Qual Image Analysis – how?

24th October, 2013

snapshot_share_pic_xFollowing on from our recent blog concerning images entering research, we will now briefly explore communication and analysis methods for dealing with the vast amounts of additional data that could be received. Visual data is not a new phenomenon. Indeed, the presentation and collation of visual images as part of qualitative research has existed for centuries as means to provide an additional communicative mode in research presentation. The use of imagery now transcends previous uses through the use of mass-media input and output; researchers can potentially request visual data on myriad subjects where previously unavailable, extending their contextual understanding of their chosen subject.

The addition of visual data comes with its own challenges. The provision of subjective imagery asks the question of analysis: how? At a simplistic level, visual data (primarily photographic – video presents its own challenges) can be broken down into key categories to enable analysis of their content:

–          Similarities and absence: the combinations of images that contain similarities or the absence of specific aspects should, similarly to traditional text based qual-research, initiate contextual analysis.

–          Focus and Perspective: the portrayal of focus and perspective in provided imagery can provide identification and individual aspirational values toward the given subject.
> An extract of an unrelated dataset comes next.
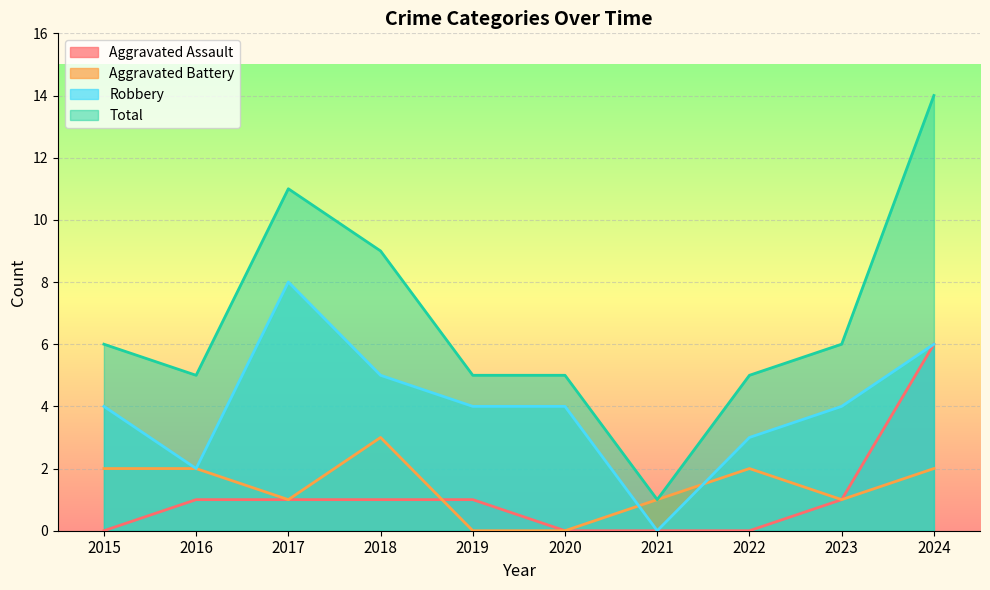

Is it true that Robbery equals 6 at 2023?

False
This can signal a range of particulars: brand knowledge, brand intimacy, passion-points, item preferences and so on. By seeking to understand the focus of the image researchers can discern the relationship between individual and object potentially obtaining an insight into participant moods (where moods can be related to specific notions such as wealth, sociability, nature, nurture etc.)

–          Abstract: there is the potential that images received will contain cryptic viewpoints that are not easily discerned. In this case researchers should apply a framework in relation to their field of study that implements an identification model that allows for classification of images outside the mean for a particular project.

Even when we can successfully apply a methodology for analysing the data provided, digital recognition software still hasn’t successfully caught up with the widespread use of images. Digital processes are still exactly this: a series of numbers, devoid of human meaning. Unfortunately this does mean that consistent human interaction needed to decisively contextualise each image. However this does have its advantages. The knowledge that each image contains describes a period of time, a space, a passage. The cognitive patterns of the human mind allow for a deeper insight into the human interactions, the functions of memory, the associative designs between meaning and representation. So in this sense, at least to the point where technology successfully begins to contextualise semantic fields found in mass imagery the bulk of the work will be carried out by rote.

Whilst it is certain that this format of technology will exist in the near future, there is no certain date. We can see through large social sites such as Facebook, with their tagging technology developments how reactive image processing may work, but for research purposes, commercially marketed software may take longer to reach us.

Qualitative image research is nothing entirely new and even with data heavy time constrains, the additional data provided could prove vital to ethnographic studies now and in the future.